*** Provided data ***

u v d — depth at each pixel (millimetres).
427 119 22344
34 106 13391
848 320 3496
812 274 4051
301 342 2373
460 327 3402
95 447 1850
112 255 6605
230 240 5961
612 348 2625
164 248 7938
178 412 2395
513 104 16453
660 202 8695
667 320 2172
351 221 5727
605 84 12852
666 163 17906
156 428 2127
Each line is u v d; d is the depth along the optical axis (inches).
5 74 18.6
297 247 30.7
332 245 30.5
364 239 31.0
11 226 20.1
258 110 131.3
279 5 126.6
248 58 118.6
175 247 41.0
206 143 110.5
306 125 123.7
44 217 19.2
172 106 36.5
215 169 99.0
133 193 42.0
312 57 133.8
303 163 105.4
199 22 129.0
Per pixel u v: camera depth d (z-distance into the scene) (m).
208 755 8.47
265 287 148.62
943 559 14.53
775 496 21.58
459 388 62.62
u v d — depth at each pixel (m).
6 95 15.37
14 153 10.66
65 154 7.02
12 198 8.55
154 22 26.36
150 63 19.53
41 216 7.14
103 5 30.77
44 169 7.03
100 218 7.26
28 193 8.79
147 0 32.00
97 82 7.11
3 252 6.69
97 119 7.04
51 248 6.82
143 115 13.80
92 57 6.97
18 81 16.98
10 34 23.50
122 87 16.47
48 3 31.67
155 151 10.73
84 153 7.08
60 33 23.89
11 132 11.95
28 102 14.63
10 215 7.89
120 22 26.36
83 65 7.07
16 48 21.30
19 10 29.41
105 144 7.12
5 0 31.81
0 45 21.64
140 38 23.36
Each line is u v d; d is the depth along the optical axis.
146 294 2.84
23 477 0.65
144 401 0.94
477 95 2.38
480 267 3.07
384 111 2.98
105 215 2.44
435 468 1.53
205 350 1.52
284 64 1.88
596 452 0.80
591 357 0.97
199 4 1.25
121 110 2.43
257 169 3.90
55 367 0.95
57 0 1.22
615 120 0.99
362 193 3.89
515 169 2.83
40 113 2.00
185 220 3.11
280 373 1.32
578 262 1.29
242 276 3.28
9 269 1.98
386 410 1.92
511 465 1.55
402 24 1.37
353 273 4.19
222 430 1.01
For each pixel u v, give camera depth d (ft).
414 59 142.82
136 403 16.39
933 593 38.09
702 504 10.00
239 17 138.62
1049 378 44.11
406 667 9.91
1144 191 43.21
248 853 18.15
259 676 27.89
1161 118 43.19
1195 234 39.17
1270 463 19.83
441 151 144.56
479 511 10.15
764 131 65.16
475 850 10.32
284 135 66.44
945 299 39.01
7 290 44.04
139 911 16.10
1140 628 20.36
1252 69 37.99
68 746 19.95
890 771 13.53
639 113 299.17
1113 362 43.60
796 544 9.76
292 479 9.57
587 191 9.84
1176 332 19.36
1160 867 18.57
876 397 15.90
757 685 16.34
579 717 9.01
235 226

*** End of Provided data ***

→ What you should do
An exact retyping of every line in the records is needed.

→ Response box
u v d — depth at each pixel (millimetres).
427 119 22344
34 106 13391
848 320 3496
812 274 4051
301 342 2373
460 327 3402
95 447 1850
112 255 6605
230 240 5961
612 348 2625
164 248 7938
178 412 2395
513 104 16453
660 202 8695
667 320 2172
351 221 5727
605 84 12852
666 163 17906
156 428 2127
Each line is u v d; d is the depth along the optical axis (inches).
5 74 18.6
297 247 30.7
332 245 30.5
364 239 31.0
11 226 20.1
258 110 131.3
279 5 126.6
248 58 118.6
175 247 41.0
206 143 110.5
306 125 123.7
44 217 19.2
172 106 36.5
215 169 99.0
133 193 42.0
312 57 133.8
303 163 105.4
199 22 129.0
Per pixel u v: camera depth d (z-distance into the scene) (m).
208 755 8.47
265 287 148.62
943 559 14.53
775 496 21.58
459 388 62.62
u v d — depth at each pixel (m).
6 95 15.37
14 153 10.66
65 154 7.02
12 198 8.55
154 22 26.36
150 63 19.53
41 216 7.14
103 5 30.77
44 169 7.03
100 218 7.26
28 193 8.79
147 0 32.00
97 82 7.11
3 252 6.69
97 119 7.04
51 248 6.82
143 115 13.80
92 57 6.97
18 81 16.98
10 34 23.50
122 87 16.47
48 3 31.67
155 151 10.73
84 153 7.08
60 33 23.89
11 132 11.95
28 102 14.63
10 215 7.89
120 22 26.36
83 65 7.07
16 48 21.30
19 10 29.41
105 144 7.12
5 0 31.81
0 45 21.64
140 38 23.36
Each line is u v d; d is the depth along the optical axis.
146 294 2.84
23 477 0.65
144 401 0.94
477 95 2.38
480 267 3.07
384 111 2.98
105 215 2.44
435 468 1.53
205 350 1.52
284 64 1.88
596 452 0.80
591 357 0.97
199 4 1.25
121 110 2.43
257 169 3.90
55 367 0.95
57 0 1.22
615 120 0.99
362 193 3.89
515 169 2.83
40 113 2.00
185 220 3.11
280 373 1.32
578 262 1.29
242 276 3.28
9 269 1.98
386 410 1.92
511 465 1.55
402 24 1.37
353 273 4.19
222 430 1.01
For each pixel u v, give camera depth d (ft).
414 59 142.82
136 403 16.39
933 593 38.09
702 504 10.00
239 17 138.62
1049 378 44.11
406 667 9.91
1144 191 43.21
248 853 18.15
259 676 27.89
1161 118 43.19
1195 234 39.17
1270 463 19.83
441 151 144.56
479 511 10.15
764 131 65.16
475 850 10.32
284 135 66.44
945 299 39.01
7 290 44.04
139 911 16.10
1140 628 20.36
1252 69 37.99
68 746 19.95
890 771 13.53
639 113 299.17
1113 362 43.60
796 544 9.76
292 479 9.57
587 191 9.84
1176 332 19.36
1160 867 18.57
876 397 15.90
757 685 16.34
579 717 9.01
235 226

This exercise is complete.